Salt

Human tears, blood and sweat all contain salt. Too much is not good for you though and government guidelines suggest that you should avoid consuming more than 6g per day, although it is extremely difficult to accurately calculate the exact quantity that we consume each day. The sodium in salt (sodium chloride) is required in very small quantities by the body for various chemical reactions to take place. Acting as a preservative and flavouring, it also has over 14,000 different uses, according to manufacturers today. It is thought that 75% of the salt you consume is through processed foods. Reducing consumption lowers the risk of developing high blood pressure and heart disease.

It is possible to work out how much salt we consume each day by determining the amount of salt in each food and the exact amount of the foods that you eat. This figure may be misleading though as refined foods contain sodium and various other foods contain sodium too, which sometimes cannot be measured. Reduce your intake through replacing foods that have a high sodium content with those that have a lower content.

If the packaging only contains information on the amount of sodium in the food, then it is possible to calculate how much salt is in each food product, by simply multiplying the quantity of sodium by 2.5. It is important to work this figure out as arteries and veins are used to transport blood which is pumped by the heart around the body. High blood pressure puts strains on the arteries and veins. This can damage the heart as it has to work harder to pump blood at high pressure around the body. This can lead to heart disease and increase the chance of having a heart attack.

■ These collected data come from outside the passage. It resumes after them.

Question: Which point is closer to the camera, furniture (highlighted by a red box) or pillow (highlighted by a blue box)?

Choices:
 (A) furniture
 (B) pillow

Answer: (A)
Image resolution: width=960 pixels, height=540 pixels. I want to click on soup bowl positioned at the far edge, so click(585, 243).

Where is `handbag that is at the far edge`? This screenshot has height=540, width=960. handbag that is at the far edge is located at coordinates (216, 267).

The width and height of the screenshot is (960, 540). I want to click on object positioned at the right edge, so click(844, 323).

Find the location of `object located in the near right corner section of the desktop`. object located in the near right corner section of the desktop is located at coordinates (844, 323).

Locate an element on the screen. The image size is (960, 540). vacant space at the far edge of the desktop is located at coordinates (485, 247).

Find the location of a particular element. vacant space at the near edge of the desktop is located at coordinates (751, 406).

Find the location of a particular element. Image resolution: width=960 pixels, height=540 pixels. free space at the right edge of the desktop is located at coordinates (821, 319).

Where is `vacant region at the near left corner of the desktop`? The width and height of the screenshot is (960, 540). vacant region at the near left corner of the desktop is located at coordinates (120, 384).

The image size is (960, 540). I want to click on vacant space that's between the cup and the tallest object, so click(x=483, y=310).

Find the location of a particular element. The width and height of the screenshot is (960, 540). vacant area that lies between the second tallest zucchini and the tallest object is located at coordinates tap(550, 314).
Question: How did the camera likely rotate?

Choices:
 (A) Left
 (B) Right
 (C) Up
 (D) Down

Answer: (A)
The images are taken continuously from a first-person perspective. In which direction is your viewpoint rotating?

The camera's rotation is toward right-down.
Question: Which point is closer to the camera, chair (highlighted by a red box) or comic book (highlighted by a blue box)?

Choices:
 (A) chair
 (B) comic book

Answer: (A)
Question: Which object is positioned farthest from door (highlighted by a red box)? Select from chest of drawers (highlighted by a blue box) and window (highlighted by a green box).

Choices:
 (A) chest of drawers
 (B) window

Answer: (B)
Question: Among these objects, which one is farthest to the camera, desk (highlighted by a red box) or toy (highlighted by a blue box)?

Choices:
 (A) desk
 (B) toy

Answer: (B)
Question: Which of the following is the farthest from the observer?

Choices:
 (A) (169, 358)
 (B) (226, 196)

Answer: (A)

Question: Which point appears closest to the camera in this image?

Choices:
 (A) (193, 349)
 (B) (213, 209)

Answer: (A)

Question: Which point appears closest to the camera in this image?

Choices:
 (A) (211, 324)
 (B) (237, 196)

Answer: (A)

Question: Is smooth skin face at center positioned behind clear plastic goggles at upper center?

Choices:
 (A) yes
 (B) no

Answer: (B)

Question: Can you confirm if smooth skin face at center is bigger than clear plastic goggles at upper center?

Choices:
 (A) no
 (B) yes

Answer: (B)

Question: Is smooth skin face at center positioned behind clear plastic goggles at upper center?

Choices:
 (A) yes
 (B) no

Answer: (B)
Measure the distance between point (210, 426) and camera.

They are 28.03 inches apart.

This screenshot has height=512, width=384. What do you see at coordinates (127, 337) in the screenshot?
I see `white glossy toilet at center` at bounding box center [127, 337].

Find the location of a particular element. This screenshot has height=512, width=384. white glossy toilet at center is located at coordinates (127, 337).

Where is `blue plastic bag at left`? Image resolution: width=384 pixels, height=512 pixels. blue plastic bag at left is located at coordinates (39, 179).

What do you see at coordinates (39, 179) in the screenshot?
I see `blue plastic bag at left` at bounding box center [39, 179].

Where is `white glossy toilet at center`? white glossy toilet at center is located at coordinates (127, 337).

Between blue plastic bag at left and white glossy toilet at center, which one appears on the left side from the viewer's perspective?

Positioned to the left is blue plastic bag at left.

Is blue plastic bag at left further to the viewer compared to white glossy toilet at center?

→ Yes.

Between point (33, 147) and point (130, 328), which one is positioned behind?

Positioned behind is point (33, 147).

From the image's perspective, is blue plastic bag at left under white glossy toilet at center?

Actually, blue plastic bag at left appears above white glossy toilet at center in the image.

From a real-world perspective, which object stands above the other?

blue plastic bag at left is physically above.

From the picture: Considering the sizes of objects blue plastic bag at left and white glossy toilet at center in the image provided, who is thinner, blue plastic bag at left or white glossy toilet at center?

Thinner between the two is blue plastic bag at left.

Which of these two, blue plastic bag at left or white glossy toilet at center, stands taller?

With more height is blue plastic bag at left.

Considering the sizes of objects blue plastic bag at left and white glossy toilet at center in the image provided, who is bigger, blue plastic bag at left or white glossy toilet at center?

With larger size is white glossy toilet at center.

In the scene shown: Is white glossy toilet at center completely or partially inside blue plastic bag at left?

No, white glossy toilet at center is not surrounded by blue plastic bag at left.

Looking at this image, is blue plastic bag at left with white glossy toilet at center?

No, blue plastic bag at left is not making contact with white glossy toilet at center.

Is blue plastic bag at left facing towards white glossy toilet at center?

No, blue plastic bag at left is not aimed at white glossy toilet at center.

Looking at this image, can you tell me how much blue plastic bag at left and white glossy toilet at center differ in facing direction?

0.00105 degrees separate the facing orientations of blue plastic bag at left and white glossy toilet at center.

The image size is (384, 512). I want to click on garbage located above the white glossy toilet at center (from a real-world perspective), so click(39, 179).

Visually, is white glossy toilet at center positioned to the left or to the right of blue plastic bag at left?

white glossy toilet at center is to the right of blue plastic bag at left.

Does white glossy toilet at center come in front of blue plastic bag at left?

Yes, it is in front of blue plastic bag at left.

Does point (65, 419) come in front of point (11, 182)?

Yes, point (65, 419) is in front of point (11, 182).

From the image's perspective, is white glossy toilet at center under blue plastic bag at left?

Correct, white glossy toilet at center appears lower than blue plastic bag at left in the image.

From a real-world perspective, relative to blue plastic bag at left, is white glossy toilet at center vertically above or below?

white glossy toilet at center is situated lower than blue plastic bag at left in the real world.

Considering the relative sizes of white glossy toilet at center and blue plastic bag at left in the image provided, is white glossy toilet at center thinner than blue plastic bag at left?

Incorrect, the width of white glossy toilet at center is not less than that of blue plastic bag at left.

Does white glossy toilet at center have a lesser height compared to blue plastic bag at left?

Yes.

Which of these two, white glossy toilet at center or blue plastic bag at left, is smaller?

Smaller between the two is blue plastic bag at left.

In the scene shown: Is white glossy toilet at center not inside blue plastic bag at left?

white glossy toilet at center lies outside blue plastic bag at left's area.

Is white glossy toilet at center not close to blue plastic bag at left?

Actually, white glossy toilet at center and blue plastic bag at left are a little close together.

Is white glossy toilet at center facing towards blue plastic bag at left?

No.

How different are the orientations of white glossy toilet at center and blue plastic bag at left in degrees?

Eventually, high blood pressure leads to the arteries becoming damaged and weaker, potentially resulting in strokes and heart attacks. Narrowing of the blood vessels (arteries, veins and capillaries) occurs as the walls of the blood vessels thicken and harden. This takes place as they are required to work harder because of the increased pressure. Reducing blood flow, this an lead to damage of the organs receiving the blood. Blood clots could result in the blood supply being cut off to a part of the body. Eating too much sodium can increase the risk of high blood pressure as it makes you retain more water. The extra water in the blood vessels creates more pressure. Kidneys remove excess sodium from the body which helps to regulate blood pressure. Excessive consumption of sodium can damage the kidneys, making them less efficient. Some people have kidneys that are more efficient at removing sodium than others. With age, the effectiveness of kidneys diminishes.